Pull out the lines of the records below, word for word, starting with the line containing "scientific name: Euphagus carolinus" and going on through the line containing "genus: Ipomoea". Include both of those lines.

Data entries

— BEGIN —

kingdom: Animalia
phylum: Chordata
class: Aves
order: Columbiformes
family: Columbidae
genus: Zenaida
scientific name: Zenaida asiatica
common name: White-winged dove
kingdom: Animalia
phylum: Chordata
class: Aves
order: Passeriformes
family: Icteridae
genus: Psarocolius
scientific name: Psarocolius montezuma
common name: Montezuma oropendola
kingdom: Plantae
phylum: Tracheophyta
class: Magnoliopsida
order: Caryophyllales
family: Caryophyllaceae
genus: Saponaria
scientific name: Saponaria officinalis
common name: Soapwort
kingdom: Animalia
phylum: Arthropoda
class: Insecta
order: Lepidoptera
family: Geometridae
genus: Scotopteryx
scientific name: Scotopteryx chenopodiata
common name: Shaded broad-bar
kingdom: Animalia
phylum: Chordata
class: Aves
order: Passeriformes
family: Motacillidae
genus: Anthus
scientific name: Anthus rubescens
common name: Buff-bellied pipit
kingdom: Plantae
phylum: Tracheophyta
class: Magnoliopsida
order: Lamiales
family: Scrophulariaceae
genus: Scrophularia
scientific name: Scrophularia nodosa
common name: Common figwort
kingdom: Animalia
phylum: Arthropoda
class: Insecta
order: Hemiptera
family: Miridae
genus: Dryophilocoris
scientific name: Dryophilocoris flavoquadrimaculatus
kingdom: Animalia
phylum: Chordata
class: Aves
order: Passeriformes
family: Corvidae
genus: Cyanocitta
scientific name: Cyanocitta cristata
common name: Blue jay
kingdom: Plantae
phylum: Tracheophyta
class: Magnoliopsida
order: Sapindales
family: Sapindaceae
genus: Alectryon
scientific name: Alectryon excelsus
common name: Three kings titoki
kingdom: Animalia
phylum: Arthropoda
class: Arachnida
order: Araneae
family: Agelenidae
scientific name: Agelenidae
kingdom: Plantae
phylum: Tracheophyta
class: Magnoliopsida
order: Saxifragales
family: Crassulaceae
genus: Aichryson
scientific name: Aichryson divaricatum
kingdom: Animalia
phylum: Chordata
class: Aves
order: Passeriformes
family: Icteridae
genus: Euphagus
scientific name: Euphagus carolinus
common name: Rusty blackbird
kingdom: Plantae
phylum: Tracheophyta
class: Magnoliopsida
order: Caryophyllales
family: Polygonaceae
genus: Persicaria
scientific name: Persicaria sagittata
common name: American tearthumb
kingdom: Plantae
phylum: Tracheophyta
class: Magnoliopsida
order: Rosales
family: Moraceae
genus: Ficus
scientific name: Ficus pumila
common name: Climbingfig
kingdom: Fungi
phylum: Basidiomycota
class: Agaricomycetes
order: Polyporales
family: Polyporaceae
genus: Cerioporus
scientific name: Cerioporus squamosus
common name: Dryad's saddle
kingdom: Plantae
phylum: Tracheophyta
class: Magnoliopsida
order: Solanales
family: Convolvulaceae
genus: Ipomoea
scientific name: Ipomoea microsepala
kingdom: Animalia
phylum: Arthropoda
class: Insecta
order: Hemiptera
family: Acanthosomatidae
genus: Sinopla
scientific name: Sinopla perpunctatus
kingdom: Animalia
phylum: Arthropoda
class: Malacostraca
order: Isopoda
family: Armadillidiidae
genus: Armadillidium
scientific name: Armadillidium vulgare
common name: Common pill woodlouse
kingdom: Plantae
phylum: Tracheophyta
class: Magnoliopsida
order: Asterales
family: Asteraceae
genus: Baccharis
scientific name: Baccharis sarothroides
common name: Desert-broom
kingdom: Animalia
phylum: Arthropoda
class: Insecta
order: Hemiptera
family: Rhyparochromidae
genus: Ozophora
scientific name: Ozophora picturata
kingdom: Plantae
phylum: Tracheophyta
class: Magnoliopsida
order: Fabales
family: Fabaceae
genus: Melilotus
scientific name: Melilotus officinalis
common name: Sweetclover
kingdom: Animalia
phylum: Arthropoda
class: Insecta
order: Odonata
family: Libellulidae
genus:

— END —

* _Task answer_
scientific name: Euphagus carolinus
common name: Rusty blackbird
kingdom: Plantae
phylum: Tracheophyta
class: Magnoliopsida
order: Caryophyllales
family: Polygonaceae
genus: Persicaria
scientific name: Persicaria sagittata
common name: American tearthumb
kingdom: Plantae
phylum: Tracheophyta
class: Magnoliopsida
order: Rosales
family: Moraceae
genus: Ficus
scientific name: Ficus pumila
common name: Climbingfig
kingdom: Fungi
phylum: Basidiomycota
class: Agaricomycetes
order: Polyporales
family: Polyporaceae
genus: Cerioporus
scientific name: Cerioporus squamosus
common name: Dryad's saddle
kingdom: Plantae
phylum: Tracheophyta
class: Magnoliopsida
order: Solanales
family: Convolvulaceae
genus: Ipomoea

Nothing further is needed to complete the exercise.